Output the lines below word for word, omitting the pictures.
*** Opening Raw data ***
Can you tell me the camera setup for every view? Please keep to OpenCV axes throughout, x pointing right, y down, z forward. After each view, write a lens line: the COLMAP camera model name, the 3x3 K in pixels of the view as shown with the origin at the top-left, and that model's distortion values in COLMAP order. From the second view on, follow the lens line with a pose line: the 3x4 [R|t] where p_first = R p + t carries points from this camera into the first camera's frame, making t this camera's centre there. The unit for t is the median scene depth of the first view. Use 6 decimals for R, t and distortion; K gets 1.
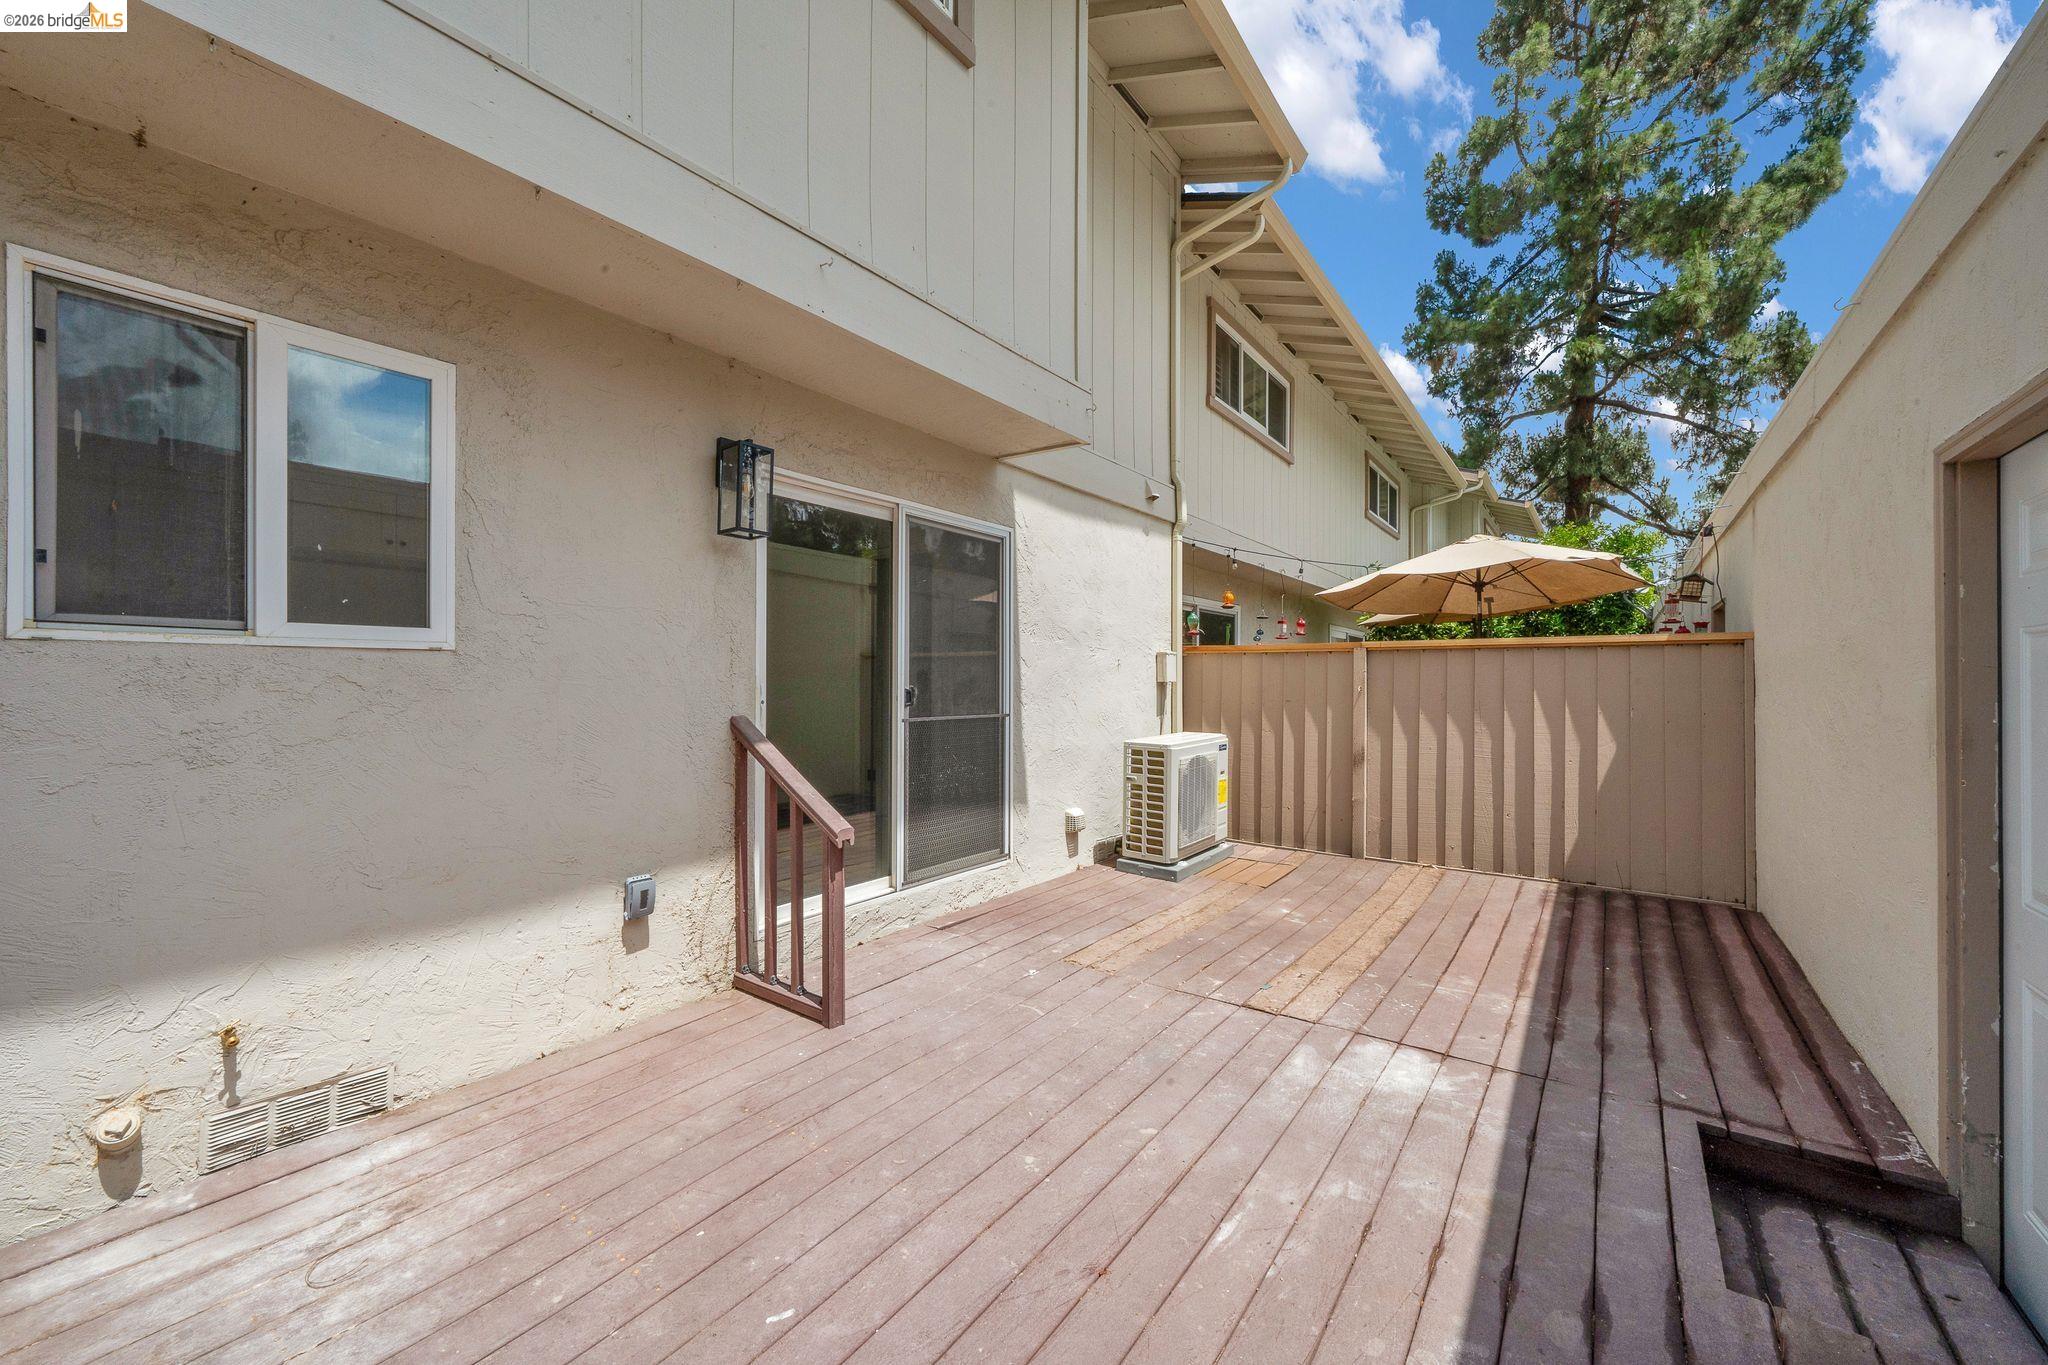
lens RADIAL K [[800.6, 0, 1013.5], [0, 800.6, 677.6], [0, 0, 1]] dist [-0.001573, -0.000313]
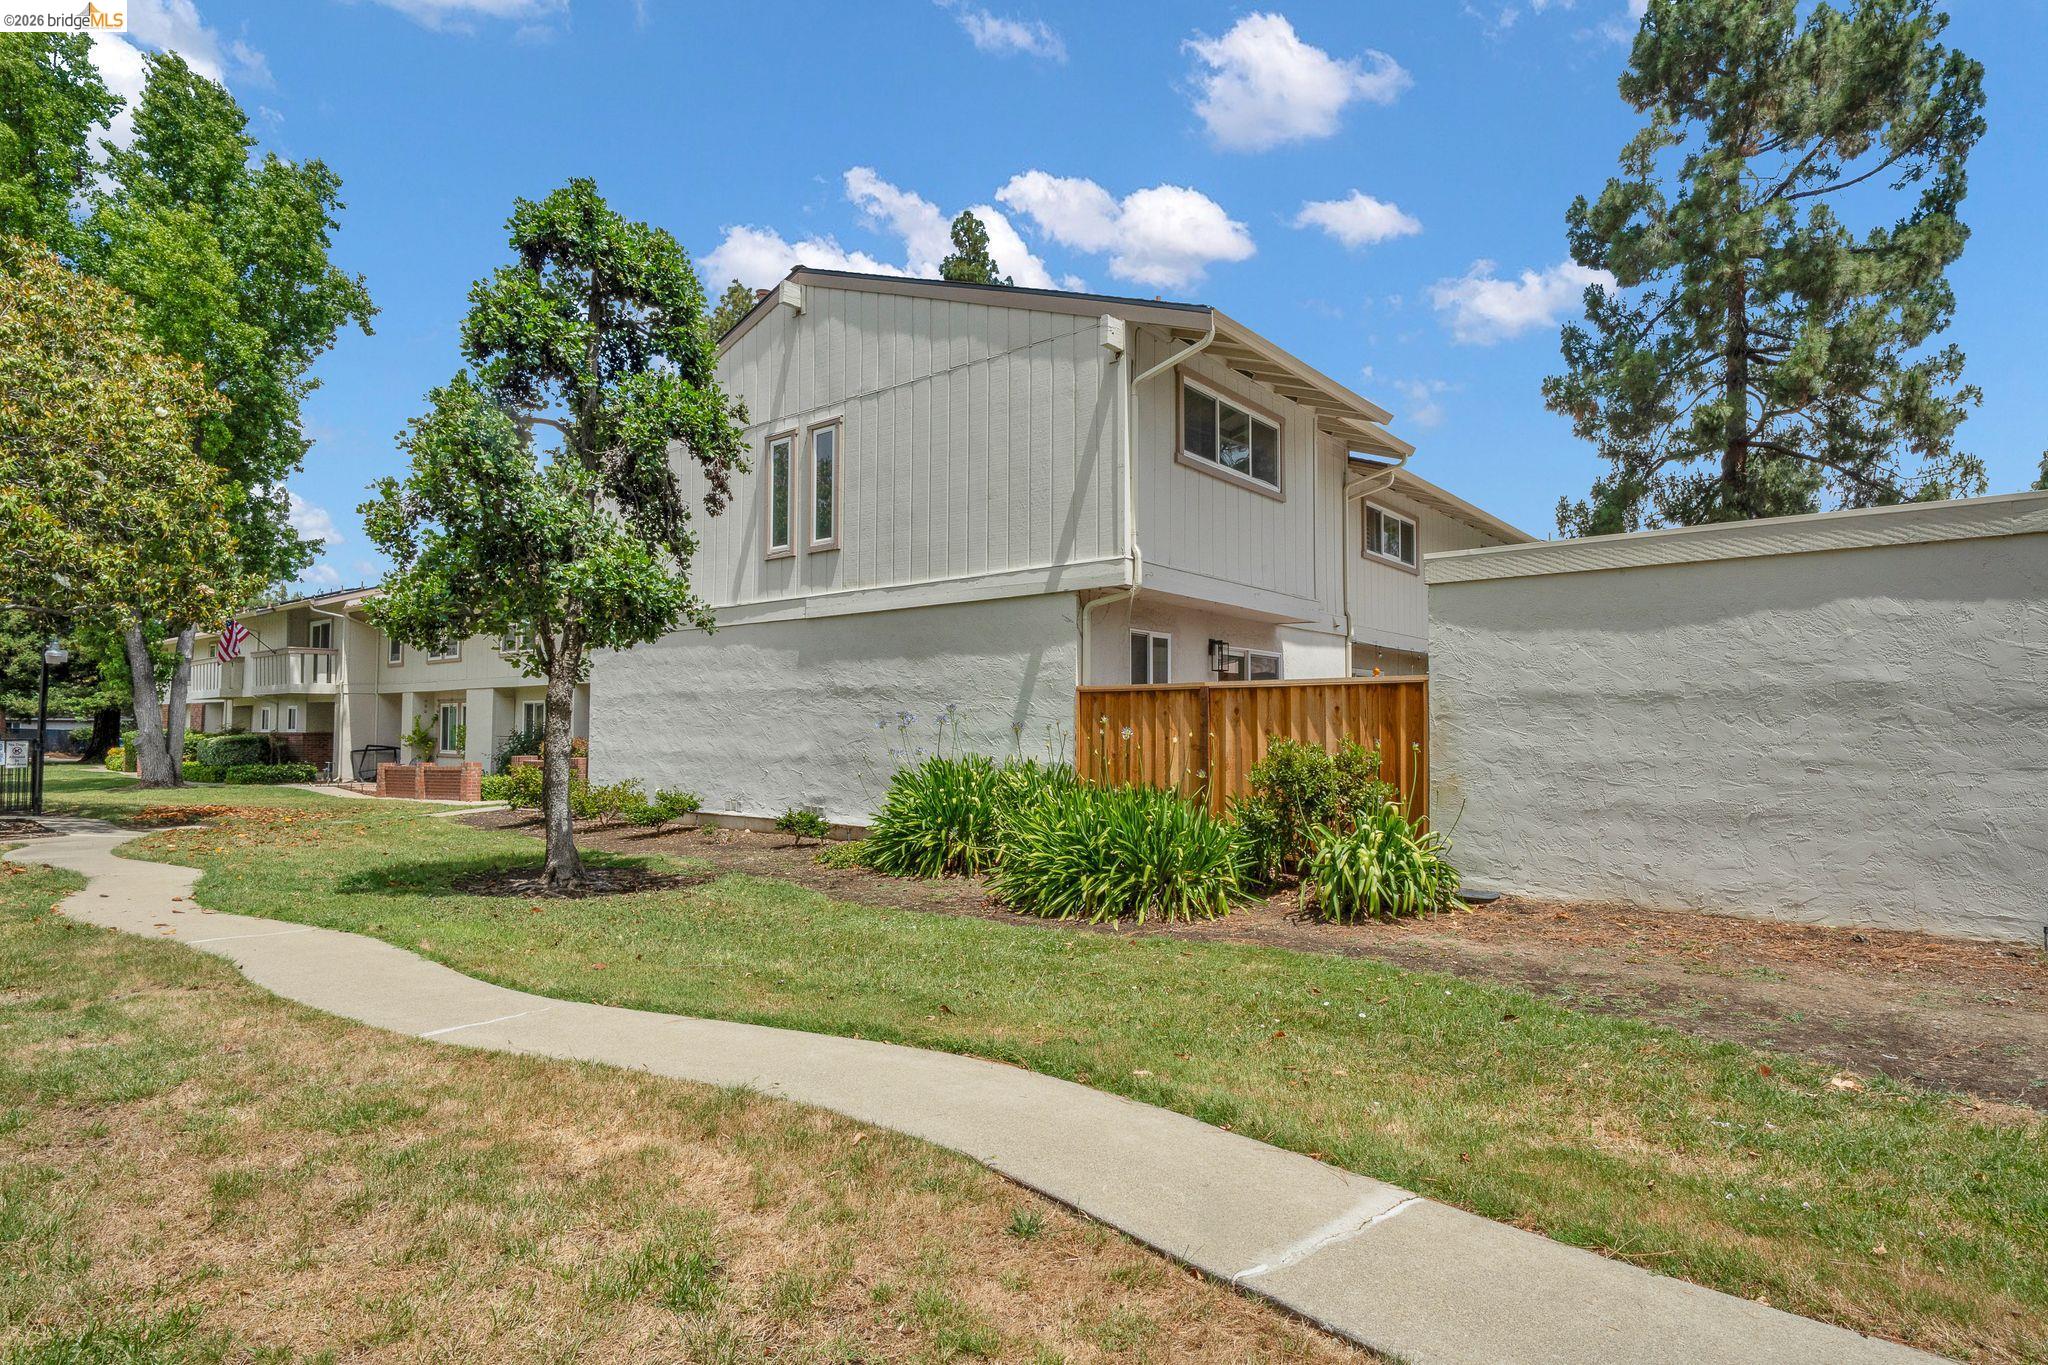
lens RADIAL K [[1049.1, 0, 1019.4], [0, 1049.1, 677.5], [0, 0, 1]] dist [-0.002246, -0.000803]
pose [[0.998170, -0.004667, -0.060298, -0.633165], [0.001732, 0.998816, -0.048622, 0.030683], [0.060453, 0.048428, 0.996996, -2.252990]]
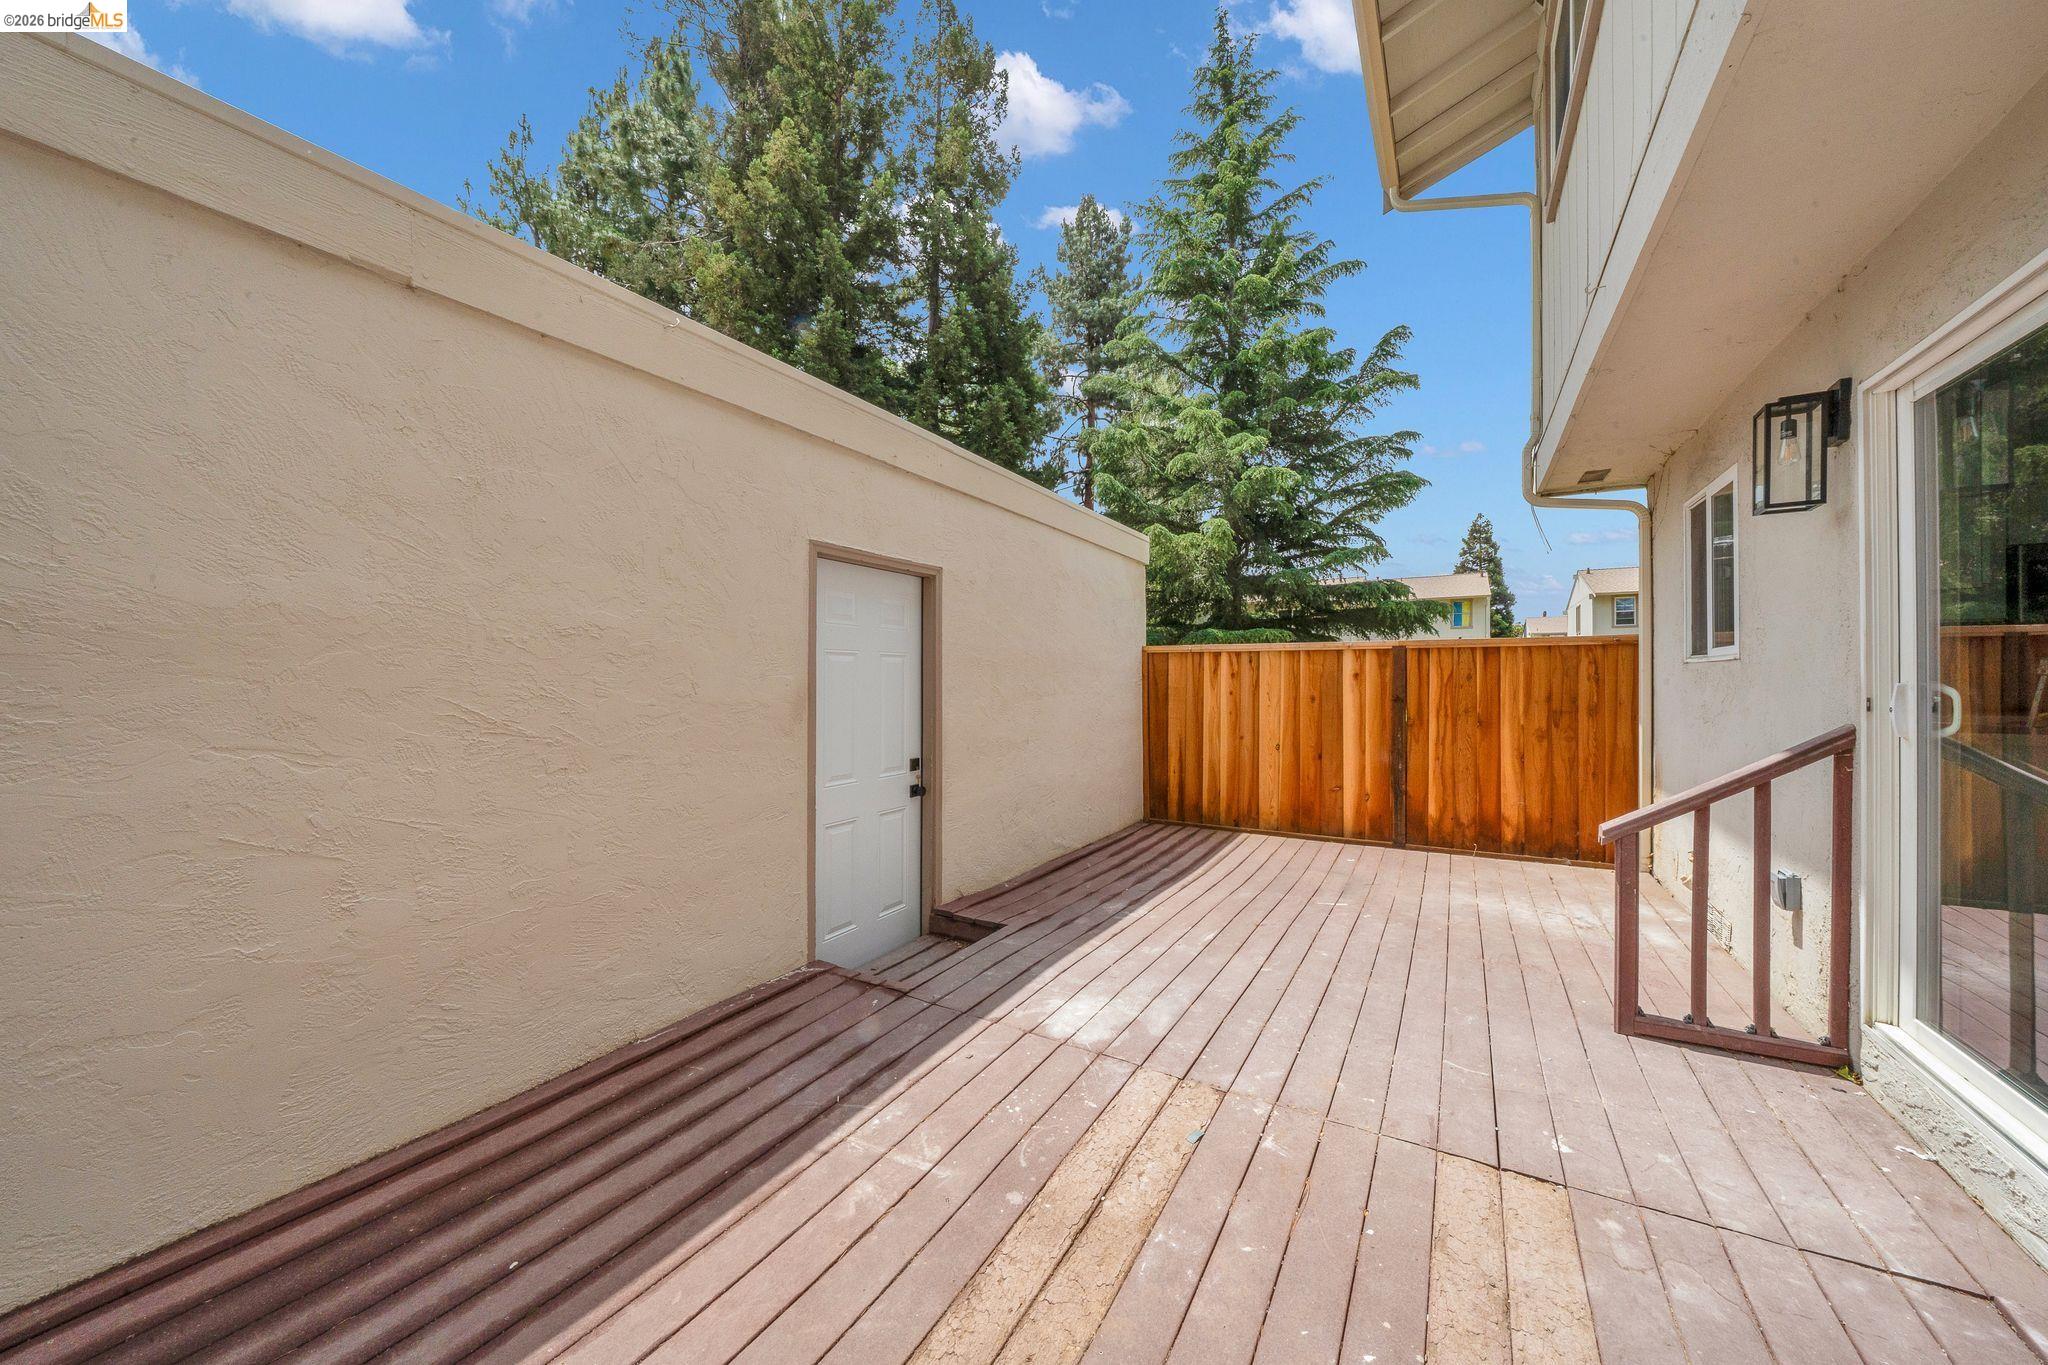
*** Closing Raw data ***
» **Answer for the task**:
Can you tell me the camera setup for every view? Please keep to OpenCV axes throughout, x pointing right, y down, z forward. After each view, write a lens line: the COLMAP camera model name, the 3x3 K in pixels of the view as shown with the origin at the top-left, and that model's distortion values in COLMAP order. From the second view on, follow the lens line with a pose line: the 3x4 [R|t] where p_first = R p + t carries points from this camera into the first camera's frame, making t this camera's centre there. The unit for t is the median scene depth of the first view. Use 6 decimals for R, t and distortion; K gets 1.
lens RADIAL K [[800.6, 0, 1013.5], [0, 800.6, 677.6], [0, 0, 1]] dist [-0.001573, -0.000313]
lens RADIAL K [[1049.1, 0, 1019.4], [0, 1049.1, 677.5], [0, 0, 1]] dist [-0.002246, -0.000803]
pose [[0.998170, -0.004667, -0.060298, -0.633165], [0.001732, 0.998816, -0.048622, 0.030683], [0.060453, 0.048428, 0.996996, -2.252990]]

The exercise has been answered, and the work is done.